··· RECORDED INFORMATION

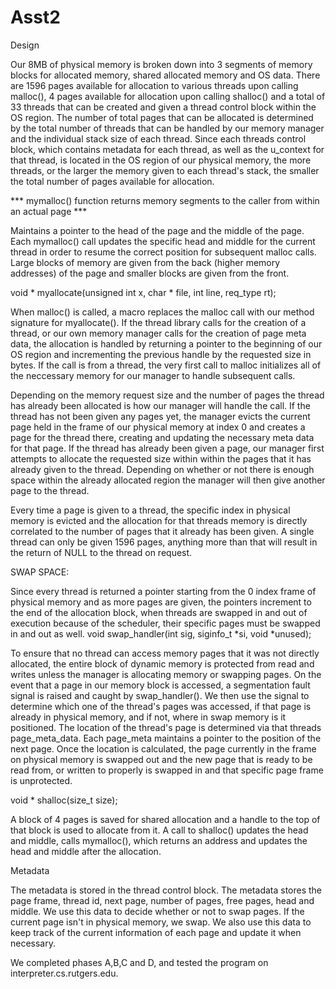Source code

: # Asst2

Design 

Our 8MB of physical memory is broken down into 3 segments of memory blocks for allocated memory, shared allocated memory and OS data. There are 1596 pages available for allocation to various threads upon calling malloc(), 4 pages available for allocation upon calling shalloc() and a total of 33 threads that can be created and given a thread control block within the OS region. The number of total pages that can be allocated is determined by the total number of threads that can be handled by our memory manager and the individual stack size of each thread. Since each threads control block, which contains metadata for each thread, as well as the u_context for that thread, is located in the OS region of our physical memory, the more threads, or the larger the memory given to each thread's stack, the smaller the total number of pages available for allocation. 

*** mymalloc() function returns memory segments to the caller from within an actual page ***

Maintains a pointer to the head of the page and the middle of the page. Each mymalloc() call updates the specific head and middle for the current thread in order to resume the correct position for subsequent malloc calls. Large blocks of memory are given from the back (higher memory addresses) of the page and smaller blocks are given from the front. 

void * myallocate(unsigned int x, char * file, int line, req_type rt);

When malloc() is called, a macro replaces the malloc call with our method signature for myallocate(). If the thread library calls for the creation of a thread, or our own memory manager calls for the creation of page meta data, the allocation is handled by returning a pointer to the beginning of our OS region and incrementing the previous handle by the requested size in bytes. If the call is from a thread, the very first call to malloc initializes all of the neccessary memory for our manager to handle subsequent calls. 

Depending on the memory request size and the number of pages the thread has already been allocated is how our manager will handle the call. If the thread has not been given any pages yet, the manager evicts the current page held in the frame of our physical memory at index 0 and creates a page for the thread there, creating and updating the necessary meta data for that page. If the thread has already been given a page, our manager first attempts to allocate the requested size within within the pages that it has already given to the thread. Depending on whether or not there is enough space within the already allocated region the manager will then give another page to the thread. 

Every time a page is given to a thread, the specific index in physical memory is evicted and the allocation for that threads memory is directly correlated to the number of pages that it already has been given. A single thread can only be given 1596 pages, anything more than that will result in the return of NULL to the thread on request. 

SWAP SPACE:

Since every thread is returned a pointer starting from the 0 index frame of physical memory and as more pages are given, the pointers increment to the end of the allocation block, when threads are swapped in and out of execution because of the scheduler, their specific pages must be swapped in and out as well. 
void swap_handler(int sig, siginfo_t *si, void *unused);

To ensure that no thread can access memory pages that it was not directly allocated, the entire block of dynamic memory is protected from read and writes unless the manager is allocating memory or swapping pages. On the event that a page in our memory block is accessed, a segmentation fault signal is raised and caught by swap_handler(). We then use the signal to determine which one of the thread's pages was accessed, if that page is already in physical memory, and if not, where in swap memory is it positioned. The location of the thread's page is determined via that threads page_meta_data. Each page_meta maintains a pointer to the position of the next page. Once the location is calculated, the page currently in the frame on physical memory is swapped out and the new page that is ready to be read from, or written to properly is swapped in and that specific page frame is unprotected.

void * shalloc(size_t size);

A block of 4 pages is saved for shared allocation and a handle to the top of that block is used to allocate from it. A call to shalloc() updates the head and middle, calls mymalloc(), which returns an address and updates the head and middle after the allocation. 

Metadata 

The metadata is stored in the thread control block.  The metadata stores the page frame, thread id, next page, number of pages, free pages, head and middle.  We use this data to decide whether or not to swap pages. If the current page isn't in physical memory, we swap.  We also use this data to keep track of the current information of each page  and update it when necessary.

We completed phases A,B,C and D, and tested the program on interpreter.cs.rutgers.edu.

······
··· RECORDED INFORMATION

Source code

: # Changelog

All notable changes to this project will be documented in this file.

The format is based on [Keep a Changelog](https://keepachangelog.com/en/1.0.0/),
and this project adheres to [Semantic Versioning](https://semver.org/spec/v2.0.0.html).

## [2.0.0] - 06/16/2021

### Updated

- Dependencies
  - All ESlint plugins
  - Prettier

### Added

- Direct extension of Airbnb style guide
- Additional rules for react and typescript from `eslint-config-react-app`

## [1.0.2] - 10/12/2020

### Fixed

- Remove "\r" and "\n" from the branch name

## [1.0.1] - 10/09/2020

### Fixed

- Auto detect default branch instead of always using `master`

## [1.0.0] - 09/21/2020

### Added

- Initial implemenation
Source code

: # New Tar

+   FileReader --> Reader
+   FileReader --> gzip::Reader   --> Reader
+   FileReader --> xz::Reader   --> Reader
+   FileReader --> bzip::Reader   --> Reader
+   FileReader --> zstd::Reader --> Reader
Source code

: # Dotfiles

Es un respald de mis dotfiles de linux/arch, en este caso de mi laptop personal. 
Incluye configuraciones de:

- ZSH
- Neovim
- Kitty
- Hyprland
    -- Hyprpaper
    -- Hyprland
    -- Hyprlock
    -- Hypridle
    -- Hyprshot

······

- TASK PROMPT
Find each line in the items above that contains the word "updates", matching case exactly, and copy those lines out.

- RESPONSE FOR THIS EXERCISE
Maintains a pointer to the head of the page and the middle of the page. Each mymalloc() call updates the specific head and middle for the current thread in order to resume the correct position for subsequent malloc calls. Large blocks of memory are given from the back (higher memory addresses) of the page and smaller blocks are given from the front. 
A block of 4 pages is saved for shared allocation and a handle to the top of that block is used to allocate from it. A call to shalloc() updates the head and middle, calls mymalloc(), which returns an address and updates the head and middle after the allocation. 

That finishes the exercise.